---- Extracted data

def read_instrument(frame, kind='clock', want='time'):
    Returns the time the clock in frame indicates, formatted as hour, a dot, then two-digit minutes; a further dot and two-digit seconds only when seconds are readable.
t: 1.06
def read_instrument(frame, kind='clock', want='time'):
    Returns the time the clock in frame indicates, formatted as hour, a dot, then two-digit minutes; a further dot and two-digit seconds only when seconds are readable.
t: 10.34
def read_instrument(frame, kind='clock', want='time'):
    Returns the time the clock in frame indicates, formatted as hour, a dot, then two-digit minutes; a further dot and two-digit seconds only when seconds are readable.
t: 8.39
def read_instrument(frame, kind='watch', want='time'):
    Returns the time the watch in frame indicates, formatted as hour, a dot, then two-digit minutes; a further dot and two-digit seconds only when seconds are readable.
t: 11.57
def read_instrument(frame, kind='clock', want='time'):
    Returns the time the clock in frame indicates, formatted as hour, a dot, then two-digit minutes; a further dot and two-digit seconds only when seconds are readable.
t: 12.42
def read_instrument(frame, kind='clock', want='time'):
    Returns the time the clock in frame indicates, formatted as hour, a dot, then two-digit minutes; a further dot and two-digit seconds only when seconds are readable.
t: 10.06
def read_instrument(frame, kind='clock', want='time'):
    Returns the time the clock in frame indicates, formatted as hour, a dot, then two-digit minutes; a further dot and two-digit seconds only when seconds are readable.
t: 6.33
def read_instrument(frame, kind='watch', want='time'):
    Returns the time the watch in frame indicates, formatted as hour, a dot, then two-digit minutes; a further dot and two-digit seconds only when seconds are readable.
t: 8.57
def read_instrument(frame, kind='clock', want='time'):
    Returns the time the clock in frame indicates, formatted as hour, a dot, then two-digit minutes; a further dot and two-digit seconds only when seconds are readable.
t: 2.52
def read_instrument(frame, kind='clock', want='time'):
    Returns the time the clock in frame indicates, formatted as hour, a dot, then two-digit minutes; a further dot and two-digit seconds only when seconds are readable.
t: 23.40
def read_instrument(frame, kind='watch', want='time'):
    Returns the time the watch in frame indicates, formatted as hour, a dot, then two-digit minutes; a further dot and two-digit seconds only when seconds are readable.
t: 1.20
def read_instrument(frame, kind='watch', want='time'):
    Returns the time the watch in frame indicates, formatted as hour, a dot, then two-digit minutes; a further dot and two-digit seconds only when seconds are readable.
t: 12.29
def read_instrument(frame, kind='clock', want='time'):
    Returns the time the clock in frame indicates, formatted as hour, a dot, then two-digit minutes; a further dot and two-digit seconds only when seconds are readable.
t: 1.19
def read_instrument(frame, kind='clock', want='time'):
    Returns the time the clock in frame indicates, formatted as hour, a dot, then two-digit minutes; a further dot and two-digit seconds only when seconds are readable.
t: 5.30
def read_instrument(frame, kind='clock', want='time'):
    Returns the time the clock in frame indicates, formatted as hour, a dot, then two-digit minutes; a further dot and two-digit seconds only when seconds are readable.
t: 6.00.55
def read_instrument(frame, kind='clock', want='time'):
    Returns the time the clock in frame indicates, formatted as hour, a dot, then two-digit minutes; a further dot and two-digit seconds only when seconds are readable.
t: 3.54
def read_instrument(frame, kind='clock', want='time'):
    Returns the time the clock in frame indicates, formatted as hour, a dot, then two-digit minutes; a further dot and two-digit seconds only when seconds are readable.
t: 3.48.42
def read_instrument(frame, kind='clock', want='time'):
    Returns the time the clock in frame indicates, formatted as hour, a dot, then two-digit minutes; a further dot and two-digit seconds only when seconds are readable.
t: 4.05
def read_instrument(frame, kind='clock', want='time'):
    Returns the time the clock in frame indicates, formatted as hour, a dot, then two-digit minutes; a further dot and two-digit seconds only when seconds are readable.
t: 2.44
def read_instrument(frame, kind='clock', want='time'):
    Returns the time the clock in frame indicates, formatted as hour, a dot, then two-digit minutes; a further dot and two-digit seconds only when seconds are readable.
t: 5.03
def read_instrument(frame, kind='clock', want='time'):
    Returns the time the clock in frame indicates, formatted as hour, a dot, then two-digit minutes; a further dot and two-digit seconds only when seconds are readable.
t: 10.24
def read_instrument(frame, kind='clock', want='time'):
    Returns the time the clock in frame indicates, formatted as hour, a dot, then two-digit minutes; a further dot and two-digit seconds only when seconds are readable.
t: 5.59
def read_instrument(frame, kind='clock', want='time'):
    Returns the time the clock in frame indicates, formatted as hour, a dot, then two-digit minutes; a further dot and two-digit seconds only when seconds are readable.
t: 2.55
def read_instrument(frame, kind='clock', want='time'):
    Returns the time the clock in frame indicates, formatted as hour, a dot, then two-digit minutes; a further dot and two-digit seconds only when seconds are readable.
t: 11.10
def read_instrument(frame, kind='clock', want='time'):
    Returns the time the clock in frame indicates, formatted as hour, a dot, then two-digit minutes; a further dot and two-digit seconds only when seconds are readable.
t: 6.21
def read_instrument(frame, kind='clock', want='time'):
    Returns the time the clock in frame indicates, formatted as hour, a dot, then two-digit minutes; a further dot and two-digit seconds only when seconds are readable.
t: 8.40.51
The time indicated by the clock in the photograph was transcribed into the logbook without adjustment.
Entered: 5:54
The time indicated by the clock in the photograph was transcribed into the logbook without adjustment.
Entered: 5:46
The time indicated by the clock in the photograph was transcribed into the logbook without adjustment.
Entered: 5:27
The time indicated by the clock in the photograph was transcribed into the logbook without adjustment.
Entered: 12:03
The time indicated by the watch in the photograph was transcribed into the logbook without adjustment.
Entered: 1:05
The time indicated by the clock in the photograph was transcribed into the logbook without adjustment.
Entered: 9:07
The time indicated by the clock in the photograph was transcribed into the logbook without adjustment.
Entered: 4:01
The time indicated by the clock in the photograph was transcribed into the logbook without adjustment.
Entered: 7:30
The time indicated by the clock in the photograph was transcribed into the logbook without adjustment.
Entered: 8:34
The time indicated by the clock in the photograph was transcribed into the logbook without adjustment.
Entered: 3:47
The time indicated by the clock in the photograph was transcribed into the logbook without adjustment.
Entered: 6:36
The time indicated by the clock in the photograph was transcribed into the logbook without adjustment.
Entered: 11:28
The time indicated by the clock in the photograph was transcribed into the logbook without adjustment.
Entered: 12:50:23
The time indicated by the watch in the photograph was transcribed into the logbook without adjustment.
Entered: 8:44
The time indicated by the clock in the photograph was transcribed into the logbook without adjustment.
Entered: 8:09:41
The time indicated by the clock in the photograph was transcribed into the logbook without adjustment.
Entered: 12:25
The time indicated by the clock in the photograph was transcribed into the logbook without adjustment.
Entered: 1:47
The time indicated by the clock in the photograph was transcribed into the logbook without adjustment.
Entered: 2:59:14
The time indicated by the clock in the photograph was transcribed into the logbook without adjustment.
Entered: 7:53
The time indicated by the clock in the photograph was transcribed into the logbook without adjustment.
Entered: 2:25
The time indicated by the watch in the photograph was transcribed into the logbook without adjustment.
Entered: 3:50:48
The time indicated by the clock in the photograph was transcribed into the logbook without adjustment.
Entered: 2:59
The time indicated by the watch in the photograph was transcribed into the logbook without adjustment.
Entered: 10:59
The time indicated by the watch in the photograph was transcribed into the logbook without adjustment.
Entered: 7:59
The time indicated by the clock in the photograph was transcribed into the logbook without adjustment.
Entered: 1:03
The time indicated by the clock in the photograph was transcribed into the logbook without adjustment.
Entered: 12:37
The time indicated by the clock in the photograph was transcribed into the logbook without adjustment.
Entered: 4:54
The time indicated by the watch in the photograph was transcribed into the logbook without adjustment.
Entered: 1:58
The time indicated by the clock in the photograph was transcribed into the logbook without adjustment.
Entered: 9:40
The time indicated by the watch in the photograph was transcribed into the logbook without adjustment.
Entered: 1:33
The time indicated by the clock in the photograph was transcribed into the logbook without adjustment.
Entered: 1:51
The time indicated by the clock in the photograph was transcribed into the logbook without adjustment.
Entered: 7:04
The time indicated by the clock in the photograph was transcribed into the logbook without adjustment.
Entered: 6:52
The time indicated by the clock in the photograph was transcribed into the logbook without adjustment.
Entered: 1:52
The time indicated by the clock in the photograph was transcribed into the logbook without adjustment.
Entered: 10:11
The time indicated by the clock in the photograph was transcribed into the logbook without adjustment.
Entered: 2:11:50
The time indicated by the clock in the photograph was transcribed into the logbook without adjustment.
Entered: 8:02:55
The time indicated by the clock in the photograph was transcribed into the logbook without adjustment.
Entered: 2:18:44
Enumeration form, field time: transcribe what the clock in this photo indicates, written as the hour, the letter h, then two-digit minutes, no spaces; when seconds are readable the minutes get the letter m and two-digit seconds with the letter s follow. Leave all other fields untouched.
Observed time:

--------

= Objective =
List every line of the records that contains the word "what", matching its case exactly.

= Exercise output =
Enumeration form, field time: transcribe what the clock in this photo indicates, written as the hour, the letter h, then two-digit minutes, no spaces; when seconds are readable the minutes get the letter m and two-digit seconds with the letter s follow. Leave all other fields untouched.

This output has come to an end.